Barnabas was boring, is the problem. Around this time last year, they wrapped up all of his storylines — Angelique was banished back to Hell, Adam ran away, and all the other villains just burned or fell to powder. At last, Barnabas was triumphant — free from his vampire curse, surrounded by friends and family, universally respected and trusted. It was a nightmare.

With nothing else to do, he became Barnabas the butler, a facilitator for other people’s story progression. The show always faces a crisis when they don’t know what to do with the star attraction, and their usual response is to visit a different time period. When “toxic Barnabas” was getting too hot to handle in November 1967, we went back to his origin story, and when “tame Barnabas” ran out of story potential in March 1969, the show packed him off to 1897.

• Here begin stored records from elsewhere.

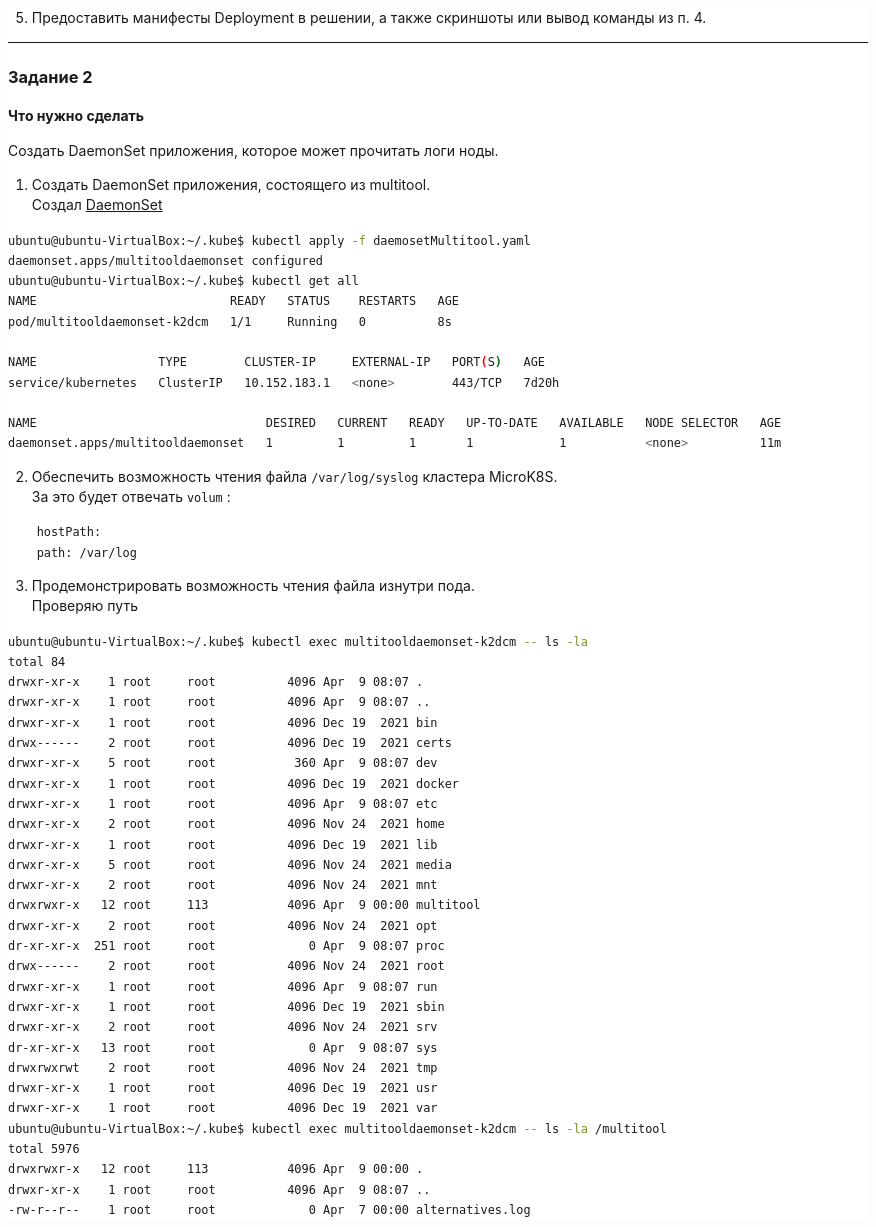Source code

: 5. Предоставить манифесты Deployment в решении, а также скриншоты или вывод команды из п. 4.

------

### Задание 2

**Что нужно сделать**

Создать DaemonSet приложения, которое может прочитать логи ноды.

1. Создать DaemonSet приложения, состоящего из multitool.  
Создал [DaemonSet](https://github.com/AlekseyDrobnyi/netology_devops/blob/main/13.1/yml/daemosetMultitool.yaml)  
```bash
ubuntu@ubuntu-VirtualBox:~/.kube$ kubectl apply -f daemosetMultitool.yaml
daemonset.apps/multitooldaemonset configured
ubuntu@ubuntu-VirtualBox:~/.kube$ kubectl get all
NAME                           READY   STATUS    RESTARTS   AGE
pod/multitooldaemonset-k2dcm   1/1     Running   0          8s

NAME                 TYPE        CLUSTER-IP     EXTERNAL-IP   PORT(S)   AGE
service/kubernetes   ClusterIP   10.152.183.1   <none>        443/TCP   7d20h

NAME                                DESIRED   CURRENT   READY   UP-TO-DATE   AVAILABLE   NODE SELECTOR   AGE
daemonset.apps/multitooldaemonset   1         1         1       1            1           <none>          11m
```
2. Обеспечить возможность чтения файла `/var/log/syslog` кластера MicroK8S.  
За это будет отвечать `volum` :
```bash 
    hostPath:
    path: /var/log
```
3. Продемонстрировать возможность чтения файла изнутри пода.  
Проверяю путь 
```bash
ubuntu@ubuntu-VirtualBox:~/.kube$ kubectl exec multitooldaemonset-k2dcm -- ls -la
total 84
drwxr-xr-x    1 root     root          4096 Apr  9 08:07 .
drwxr-xr-x    1 root     root          4096 Apr  9 08:07 ..
drwxr-xr-x    1 root     root          4096 Dec 19  2021 bin
drwx------    2 root     root          4096 Dec 19  2021 certs
drwxr-xr-x    5 root     root           360 Apr  9 08:07 dev
drwxr-xr-x    1 root     root          4096 Dec 19  2021 docker
drwxr-xr-x    1 root     root          4096 Apr  9 08:07 etc
drwxr-xr-x    2 root     root          4096 Nov 24  2021 home
drwxr-xr-x    1 root     root          4096 Dec 19  2021 lib
drwxr-xr-x    5 root     root          4096 Nov 24  2021 media
drwxr-xr-x    2 root     root          4096 Nov 24  2021 mnt
drwxrwxr-x   12 root     113           4096 Apr  9 00:00 multitool
drwxr-xr-x    2 root     root          4096 Nov 24  2021 opt
dr-xr-xr-x  251 root     root             0 Apr  9 08:07 proc
drwx------    2 root     root          4096 Nov 24  2021 root
drwxr-xr-x    1 root     root          4096 Apr  9 08:07 run
drwxr-xr-x    1 root     root          4096 Dec 19  2021 sbin
drwxr-xr-x    2 root     root          4096 Nov 24  2021 srv
dr-xr-xr-x   13 root     root             0 Apr  9 08:07 sys
drwxrwxrwt    2 root     root          4096 Nov 24  2021 tmp
drwxr-xr-x    1 root     root          4096 Dec 19  2021 usr
drwxr-xr-x    1 root     root          4096 Dec 19  2021 var
ubuntu@ubuntu-VirtualBox:~/.kube$ kubectl exec multitooldaemonset-k2dcm -- ls -la /multitool
total 5976
drwxrwxr-x   12 root     113           4096 Apr  9 00:00 .
drwxr-xr-x    1 root     root          4096 Apr  9 08:07 ..
-rw-r--r--    1 root     root             0 Apr  7 00:00 alternatives.log
```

Barnabas is at his best when he’s on the defensive, struggling and scheming and making terrible mistakes. His trip to 1897 put him on the back foot immediately — no allies, a vampire once again, and generally confused about what he was even supposed to be doing. He had to ingratiate himself with a whole new family, and learn everybody’s secrets without letting on about his own.

And it worked! Even a month-long vacation didn’t diminish his charms; his miraculous return gave the show its all-time best ratings. But now he’s heading back home, where the outlook is even more drab than it was before he left: Quentin’s evil spirit is gone, and Collinwood is more or less at peace. The immediate future looks even more butlery than before.

So the writers, in their infinite lunacy, have decided to dodge the butler problem by making Barnabas the bad guy again. Instead of a happy homecoming, they’re giving him a mysterious new agenda, which splits him away from his friends and family.

It’s a risky idea, with the potential to squander all the good will that they’ve built up with the audience. But what is Dark Shadows except a string of terrible ideas, which sometimes turn out to be amazing?